聽到這里,懷瑾默默地靠近了景郅,用溫暖的手搓了搓他的胳膊,眼睛紅紅的。景郅笑了笑,接著講了下去。
“你們女孩子是怎么知道男女之事的?”景郅突然問道。
“偷偷的看一些書還有畫吧。”懷瑾不好意思地說。
“嗯,男孩子也差不多。”景郅點點頭,“表哥們大我幾歲,開始看一些雜書,模模糊糊懂了男女之事,便十分好奇。于是他們有了新的玩兒法。”
懷瑾悄悄握住了景郅的手,心開始往下沉。
“那時候舅舅舅母開始忙了起來,他們家養了很多羊,又舍不得雇伙計,都是夫妻兩個一起去放牧,販賣的。家里常常只有我們這些小孩子。”
“舅舅家后面有一大片荒地,挨著池塘,池塘邊上有一個廢舊的磨坊。夏天的晚上,表哥們常常捉我出去陪他們玩捉迷藏。我藏,他們找。他們在磨坊里面呆著,數三十下,就開始出來找我,找到了就有懲罰。一開始懲罰大約就是罰我跪在石子上給他們磕頭,或者打我耳光。很快,他們就玩膩了。”
“有一個晚上,在那個磨坊里,表哥拿出一本畫冊給我看。燈光很昏暗,我看不真切,只隱約看到兩個赤條條的人。。。。。。”
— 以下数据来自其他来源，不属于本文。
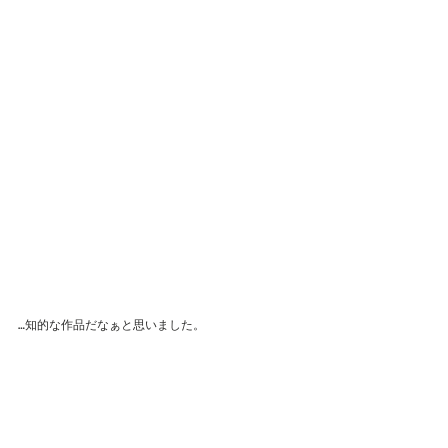
…知的な作品だなぁと思いました。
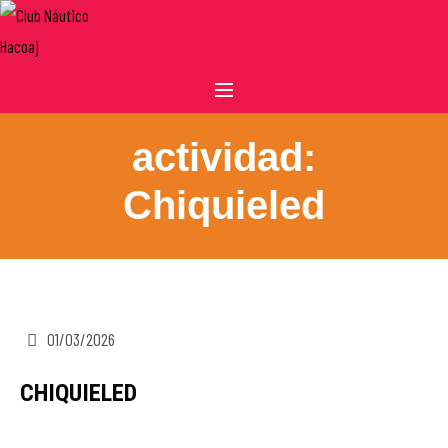
actividad:
Chiquieled
01/03/2026
CHIQUIELED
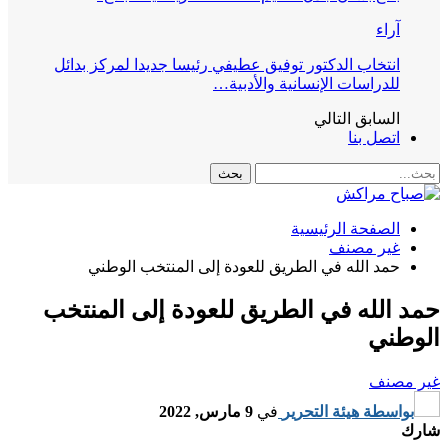
آراء
انتخاب الدكتور توفيق عطيفي رئيسا جديدا لمركز بدائل
للدراسات الإنسانية والأدبية…
السابق
التالي
اتصل بنا
الصفحة الرئيسية
غير مصنف
حمد الله في الطريق للعودة إلى المنتخب الوطني
حمد الله في الطريق للعودة إلى المنتخب
الوطني
غير مصنف
بواسطة
هيئة التحرير
في
9 مارس, 2022
شارك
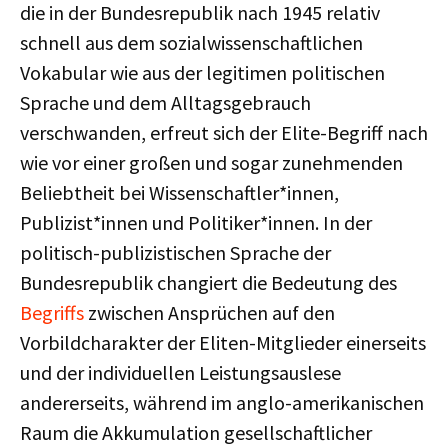
die in der Bundesrepublik nach 1945 relativ
schnell aus dem sozialwissenschaftlichen
Vokabular wie aus der legitimen politischen
Sprache und dem Alltagsgebrauch
verschwanden, erfreut sich der Elite-Begriff nach
wie vor einer großen und sogar zunehmenden
Beliebtheit bei Wissenschaftler*innen,
Publizist*innen und Politiker*innen. In der
politisch-publizistischen Sprache der
Bundesrepublik changiert die Bedeutung des
Begriffs
zwischen Ansprüchen auf den
Vorbildcharakter der Eliten-Mitglieder einerseits
und der individuellen Leistungsauslese
andererseits, während im anglo-amerikanischen
Raum die Akkumulation gesellschaftlicher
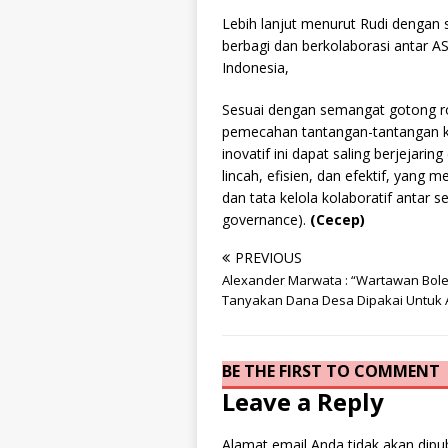
Lebih lanjut menurut Rudi dengan 
berbagi dan berkolaborasi antar 
Indonesia,
Sesuai dengan semangat gotong ro
pemecahan tantangan-tantangan k
inovatif ini dapat saling berjejari
lincah, efisien, dan efektif, yang
dan tata kelola kolaboratif antar se
governance).
(Cecep)
PREVIOUS
Alexander Marwata : “Wartawan Bol
Tanyakan Dana Desa Dipakai Untuk 
BE THE FIRST TO COMMENT
Leave a Reply
Alamat email Anda tidak akan dipub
“表哥說,今晚輸了也不打你,我們玩兒書上的游戲,你演女的,大黃演男的。大黃是表哥養的一只大狗,我特別怕它。我還不是很懂那是怎么一回事,但是心里非常害怕。我尖叫著跑出去,大聲叫哥哥。但是哥哥大約又被他們騙到別的地方去了。”
“我瘋狂地往外跑,屋子里面他們已經開始報數了。一!二!三!大人都不在,哥哥也找不到,如果那晚我被捉到,我一定就完了。聽著他們帶著笑意的喊叫聲,我覺得自己兩腿發軟,腦子也不會轉了,只能聽見自己急促的呼吸聲。”
“二十八,二十九,他們馬上就要帶著大黃出來了。大黃鼻子很靈的,我藏在哪里它都能捉到我。我跑到了池塘邊上,心一橫,跳了下去,沒敢往對岸游,怕他們看見我。我就緊緊貼在池塘岸邊的蘆葦叢下面,整個身子都泡在水里,只留了鼻孔呼吸。”
“我的心跳得很快,聲音特別響。我懷疑如果他們站的再近點兒就能順著我的心跳聲找到我。我也不怎么敢呼吸,怕大黃會聞到我的味道。我聽見他們在周圍跑來跑去,嘴里罵著,該死,藏哪里去了。一個腳步聲音越來越近,突然說,找到你了!”
懷瑾聽到這里,嚇的猛一激靈,緊緊攥著景郅的手腕,呼吸都暫停了。
“沒事兒,他們那是詐我呢。”景郅拍拍她的手。“不過我真的嚇得差點兒背過氣去。也沒什么不好意思的,我當時的確嚇尿褲子了。”景郅笑了笑。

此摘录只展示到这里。